99:絵画教室1

 母は兵庫県T市に転居後すぐに私を幼稚園に入れるつもりだったらしいが、私は拒否した。近所の子供達が誰も幼稚園に行っていないのを見て、通園は義務でないことに気付いた。姉のいち子を見習って教育ママになろうと張り切っていた母はさぞかし残念だったろう。「ほなら、せめて習い事でも」と、近所の絵画教室に入れることにしたようだ。ちなみにいち子の息男の修平は、絵と習字とそろばんとハーモニカの塾に通っていた。ハーモニカの吹ける子供は珍しいので、小学校高学年のときラジオに出演して独奏した。彼男は、ピアノの黒鍵に当たるハーモニカと普通のハーモニカの2本を上下に重ねて演奏できる。
 絵画教室は大阪の大宝幼稚園と違って楽しい。絵を描くのは元々好きだから。親と外出して大人の会話に退屈したときは、父の手帳などに鉛筆で絵を描いて遊んでいたくらいだ。絵画教室は民家の一部屋で開かれている。修平の通う書道教室についていったら寺の中で驚いた。さすが京都! 私の通う絵画教室では、ロの字形に並べた座り机の外側に数人の子供達が座って、真ん中に置かれた静物をクレパスで写生する。『クレパス』はクレヨンより軟らかくて塗りやすい。幼稚園から小学校2年まで、図画の授業はクレパスだった。私の子供達は、幼稚園時クレヨン、小学校入学直後から水彩絵の具なので、彼らはクレパスを知らない。

════

上の読む文章によると、絵画教室で子供たちは、真ん中に置かれた静物を何を使って写生しますか。

*データ*.

════

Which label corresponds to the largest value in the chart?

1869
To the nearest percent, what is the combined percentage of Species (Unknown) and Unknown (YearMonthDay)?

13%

════

*あなたの答え*. クレパスを使って写生します。